As noted by Temecula officials, the city has moved aggressively on its interior streets as well as its bridges and freeway ramps to help offset rapid growth.
The nearly 28 years since Temecula became a city has seen its population surge from 27,099 to about 110,000. Its employment base has roughly quadrupled during that period to about 45,000 jobs today.
The number of traffic signals within the 30-square mile city steadily climbed from three to about 130. Student enrollment in the sprawling Temecula school district has also mushroomed.
The area’s rapid growth combined with state delays in funding key improvements forced Temecula to begin planning freeway-related projects from the start.
Over a 15-year period following incorporation, Temecula spent an estimated $87 million on work that included widening its freeway bridges and ramps at Winchester and Rancho California roads and constructing a new bridge that spans I-15 at Overland Drive.
Much of that work was financed by developer fees and a countywide sales tax increase that voters repeatedly approved for regional transportation improvements.
As Temecula has grown, similar population surges have occurred in Murrieta, Menifee, French Valley and Lake Elsinore. Traffic improvements have kept pace in some of those communities but have lagged in others.

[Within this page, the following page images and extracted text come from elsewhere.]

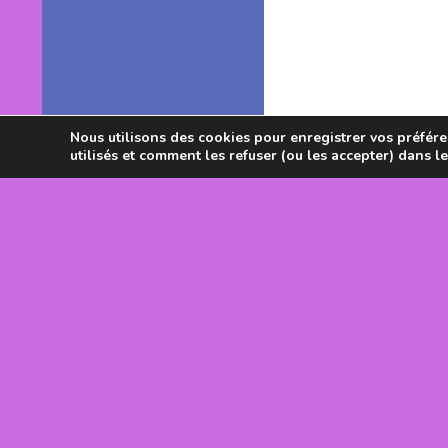
Nous utilisons des cookies pour enregistrer vos préféren
utilisés et comment les refuser (ou les accepter) dans l
Avec le souti
DRJSCS Occi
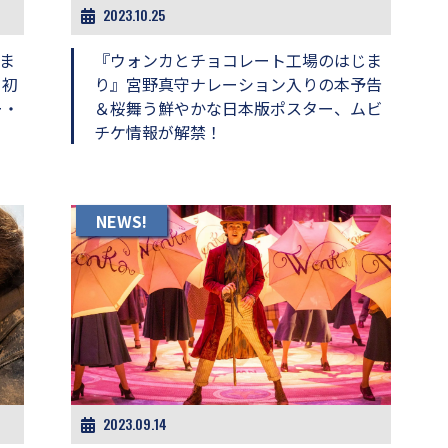
2023.10.25
ま
『ウォンカとチョコレート工場のはじま
メ初
り』宮野真守ナレーション入りの本予告
ー・
＆桜舞う鮮やかな日本版ポスター、ムビ
チケ情報が解禁！
NEWS!
2023.09.14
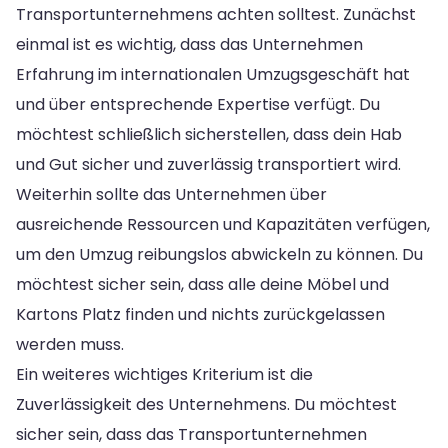
Transportunternehmens achten solltest. Zunächst
einmal ist es wichtig, dass das Unternehmen
Erfahrung im internationalen Umzugsgeschäft hat
und über entsprechende Expertise verfügt. Du
möchtest schließlich sicherstellen, dass dein Hab
und Gut sicher und zuverlässig transportiert wird.
Weiterhin sollte das Unternehmen über
ausreichende Ressourcen und Kapazitäten verfügen,
um den Umzug reibungslos abwickeln zu können. Du
möchtest sicher sein, dass alle deine Möbel und
Kartons Platz finden und nichts zurückgelassen
werden muss.
Ein weiteres wichtiges Kriterium ist die
Zuverlässigkeit des Unternehmens. Du möchtest
sicher sein, dass das Transportunternehmen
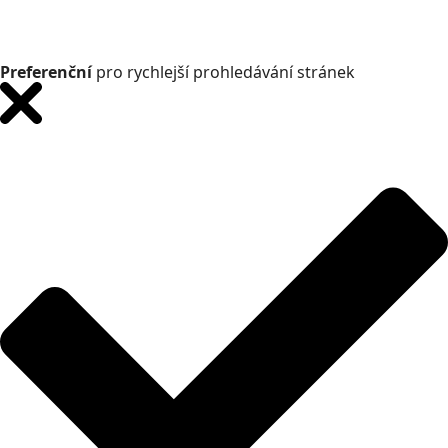
Preferenční
pro rychlejší prohledávání stránek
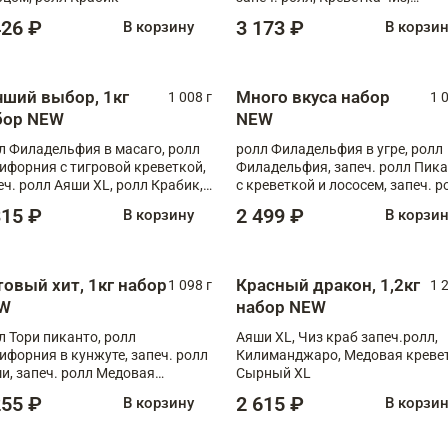
Запечённый лосось терияки,
426 ₽
3 173 ₽
В корзину
В корзи
Флорида
чший выбор, 1кг
Много вкуса набор
1 008 г
1 
бор NEW
NEW
л Филадельфия в масаго, ролл
ролл Филадельфия в угре, ролл
ифорния с тигровой креветкой,
Филадельфия, запеч. ролл Пик
еч. ролл Аяши XL, ролл Крабик,
с креветкой и лососем, запеч. р
еч. ролл Лосось терияки
С тигровой креветкой
315 ₽
2 499 ₽
В корзину
В корзи
товый хит, 1кг набор
Красный дракон, 1,2кг
1 098 г
1 
W
набор NEW
л Тори пиканто, ролл
Аяши XL, Чиз краб запеч.ролл,
ифорния в кунжуте, запеч. ролл
Килиманджаро, Медовая кревет
и, запеч. ролл Медовая
Сырный XL
ветка, ролл Филадельфия с
255 ₽
2 615 ₽
В корзину
В корзи
ой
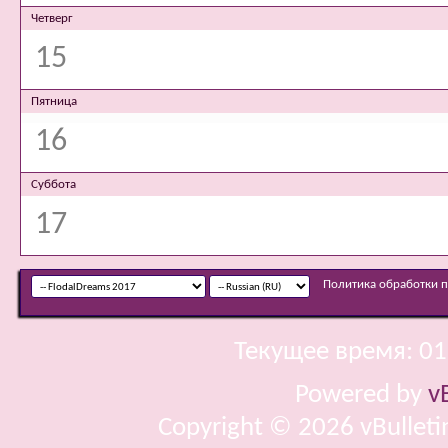
Четверг
15
Пятница
16
Суббота
17
Политика обработки 
Текущее время:
01
Powered by
v
Copyright © 2026 vBulletin 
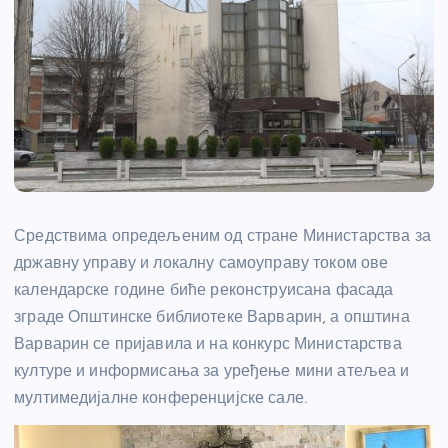
Средствима опредељеним од стране Министарства за
државну управу и локалну самоуправу током ове
календарске године биће реконструисана фасада
зграде Општинске библиотеке Варварин, а општина
Варварин се пријавила и на конкурс Министарства
културе и информисања за уређење мини атељеа и
мултимедијалне конференцијске сале.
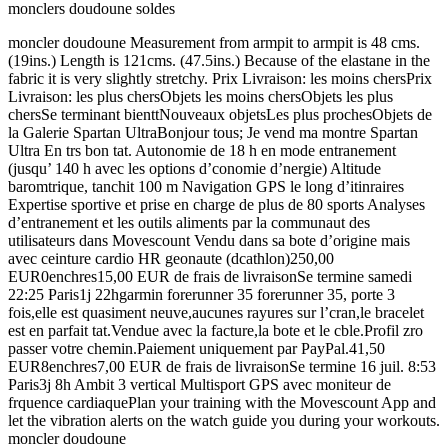
monclers doudoune soldes
moncler doudoune Measurement from armpit to armpit is 48 cms.
(19ins.) Length is 121cms. (47.5ins.) Because of the elastane in the
fabric it is very slightly stretchy. Prix Livraison: les moins chersPrix
Livraison: les plus chersObjets les moins chersObjets les plus
chersSe terminant bienttNouveaux objetsLes plus prochesObjets de
la Galerie Spartan UltraBonjour tous; Je vend ma montre Spartan
Ultra En trs bon tat. Autonomie de 18 h en mode entranement
(jusqu’ 140 h avec les options d’conomie d’nergie) Altitude
baromtrique, tanchit 100 m Navigation GPS le long d’itinraires
Expertise sportive et prise en charge de plus de 80 sports Analyses
d’entranement et les outils aliments par la communaut des
utilisateurs dans Movescount Vendu dans sa bote d’origine mais
avec ceinture cardio HR geonaute (dcathlon)250,00
EUR0enchres15,00 EUR de frais de livraisonSe termine samedi
22:25 Paris1j 22hgarmin forerunner 35 forerunner 35, porte 3
fois,elle est quasiment neuve,aucunes rayures sur l’cran,le bracelet
est en parfait tat.Vendue avec la facture,la bote et le cble.Profil zro
passer votre chemin.Paiement uniquement par PayPal.41,50
EUR8enchres7,00 EUR de frais de livraisonSe termine 16 juil. 8:53
Paris3j 8h Ambit 3 vertical Multisport GPS avec moniteur de
frquence cardiaquePlan your training with the Movescount App and
let the vibration alerts on the watch guide you during your workouts.
moncler doudoune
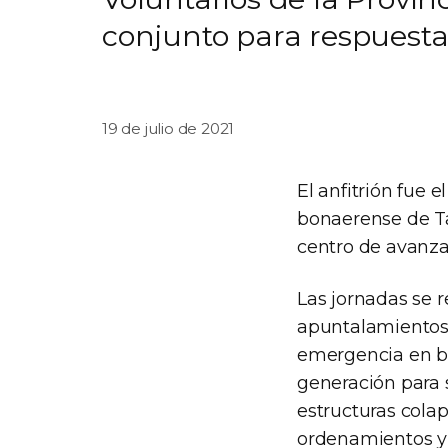
conjunto para respuest
19 de julio de 2021
El anfitrión fue 
bonaerense de Ta
centro de avanza
Las jornadas se re
apuntalamientos 
emergencia en bú
generación para 
estructuras cola
ordenamientos y 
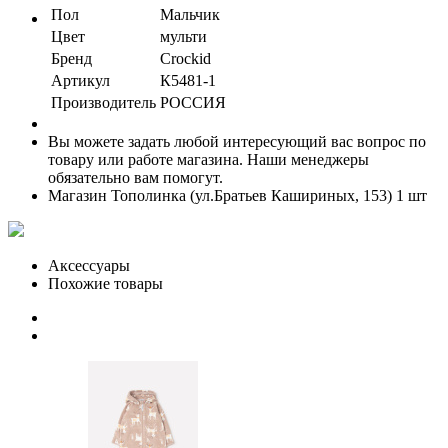
Пол
Мальчик
Цвет
мульти
Бренд
Crockid
Артикул
К5481-1
Производитель
РОССИЯ
Вы можете задать любой интересующий вас вопрос по
товару или работе магазина. Наши менеджеры
обязательно вам помогут.
Магазин Тополинка (ул.Братьев Кашириных, 153)
1 шт
Аксессуары
Похожие товары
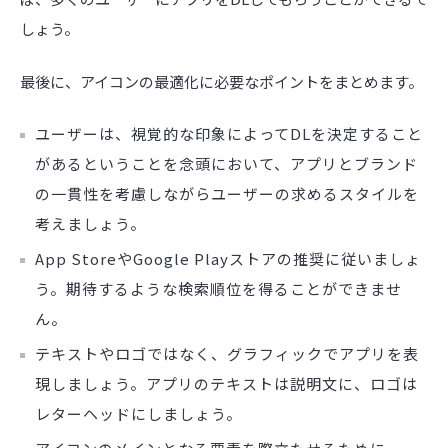
しょう。
最後に、アイコンの最適化に必要なポイントをまとめます。
ユーザーは、視覚的な印象によってDLを決定すること
があるということを念頭において、アプリとブランド
の一貫性を考慮しながらユーザーの求めるスタイルを
考えましょう。
App StoreやGoogle Playストアの推奨に従いましょ
う。期待するような検索順位を得ることができませ
ん。
テキストやロゴではなく、グラフィックでアプリを表
現しましょう。アプリのテキストは説明文に、ロゴは
レターヘッドにしましょう。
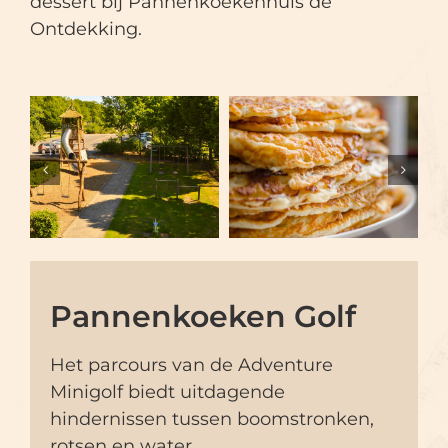
dessert bij Pannenkoekenhuis de
Ontdekking.
Pannenkoeken Golf
Het parcours van de Adventure
Minigolf biedt uitdagende
hindernissen tussen boomstronken,
rotsen en water.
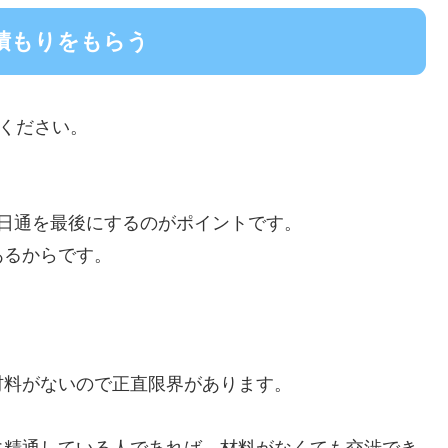
積もりをもらう
てください。
日通を最後にするのがポイントです。
あるからです。
材料がないので正直限界があります。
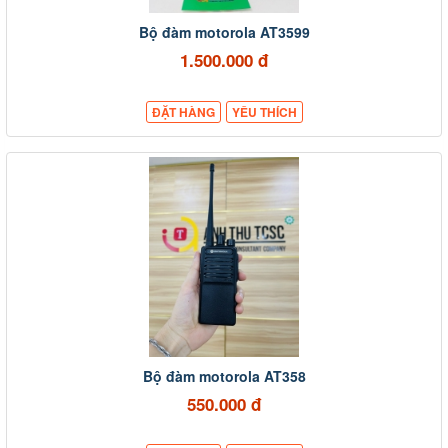
Bộ đàm motorola AT3599
1.500.000 đ
ĐẶT HÀNG
YÊU THÍCH
Bộ đàm motorola AT358
550.000 đ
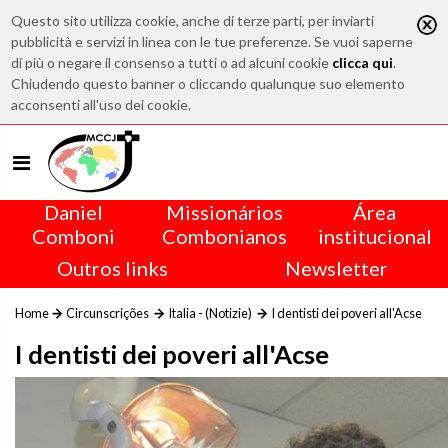
Questo sito utilizza cookie, anche di terze parti, per inviarti
pubblicità e servizi in linea con le tue preferenze. Se vuoi saperne
di più o negare il consenso a tutti o ad alcuni cookie
clicca qui
.
Chiudendo questo banner o cliccando qualunque suo elemento
acconsenti all'uso dei cookie.
Daniel
Missionários
Área
Comboni
Combonianos
institucional
Outros links
Newsletter
Home
Circunscrições
Italia - (Notizie)
I dentisti dei poveri all'Acse
I dentisti dei poveri all'Acse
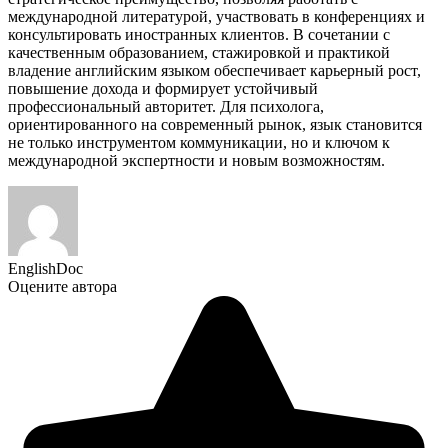
международной литературой, участвовать в конференциях и
консультировать иностранных клиентов. В сочетании с
качественным образованием, стажировкой и практикой
владение английским языком обеспечивает карьерный рост,
повышение дохода и формирует устойчивый
профессиональный авторитет. Для психолога,
ориентированного на современный рынок, язык становится
не только инструментом коммуникации, но и ключом к
международной экспертности и новым возможностям.
EnglishDoc
Оцените автора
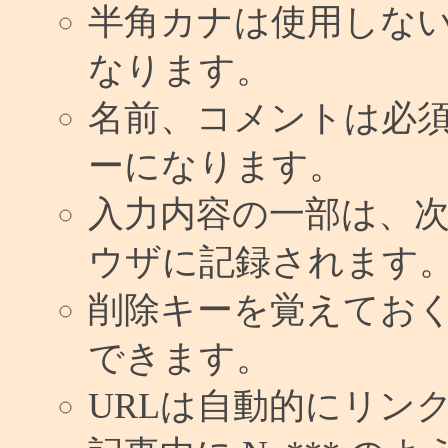
半角カナは使用しな
なります。
名前、コメントは必
ーになります。
入力内容の一部は、
ウザに記録されます
削除キーを覚えてお
できます。
URLは自動的にリン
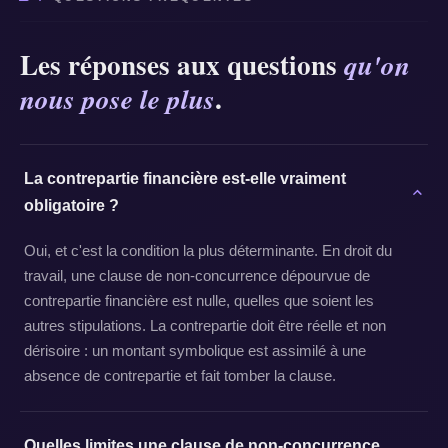
Les réponses aux questions
qu'on
.
nous pose le plus
La contrepartie financière est-elle vraiment
obligatoire ?
Oui, et c'est la condition la plus déterminante. En droit du
travail, une clause de non-concurrence dépourvue de
contrepartie financière est nulle, quelles que soient les
autres stipulations. La contrepartie doit être réelle et non
dérisoire : un montant symbolique est assimilé à une
absence de contrepartie et fait tomber la clause.
Quelles limites une clause de non-concurrence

In April 2014, the city took a $28 million bite out of the Temecula tangle by opening the initial phase of the Temecula Valley interchange. That project was the first of its kind to be built in western Riverside County in years. It bumped Temecula’s spending output beyond $100 million.
In passing that mark, city officials said they feel compelled to improve traffic safety and ease congestion in a crucial corridor that falls under the jurisdiction and funding responsibility of state and federal agencies.
That first phase, which resulted in the creation of the French Valley exit, Exit No. 62, was seen as a relief valve for long lines of vehicles that formed as southbound drivers queued up to exit I-15 at Winchester Road. Southbound motorists often backed up to Murrieta, and driving was unnerving because I-15 merges with Interstate 215 in that area and drivers frequently jockeyed to exit or continue onto another exit.
But city officials warn that it will cost another $172 million to complete the futuristic new interchange along Temecula’s border with Murrieta.
The final phase will create new ramps on the east side of I-15 and weave together 11 bridges that span the freeway and various creeks and existing roads in the area.
The source of the needed funding is unknown, especially since the state several years ago withdrew a $32 million commitment to the bridge construction and ramp widening project.
The soon-to-be-created task force will lobby for the restoration of those funds and the commitment of additional revenues for that work, city officials said. It will also study ways to add new freeway traffic lanes throughout the corridor.
“In the past, the big cities get the (state and federal) money and we’ve been left to our own devices,” Edwards said.
Work recently began on a $51 million project that is aimed at unplugging Temecula’s southern-most bottleneck.
That start – which included razing a gas station, car wash and convenience store –marked another chapter in Temecula’s push to unravel knotted freeway ramps that serve the city’s southern corridor. Those ramps at Temecula Parkway access the Pechanga casino and thousands of homes and businesses on the city’s south side.
City officials said it is unknown how long it will take to enlist the involvement of all the hoped-for participants in the I-15 regional task force. Given the scheduling slowdown that often grips government agencies in the year-end holiday period, city officials said the group’s first meeting may not occur until early 2018.
City officials said they will seek the public’s involvement in order to build momentum and maximize the region’s ability to win scarce funding.
“Let’s get it moving,” Councilman Matt Rahn declared as the recent discussion wound down.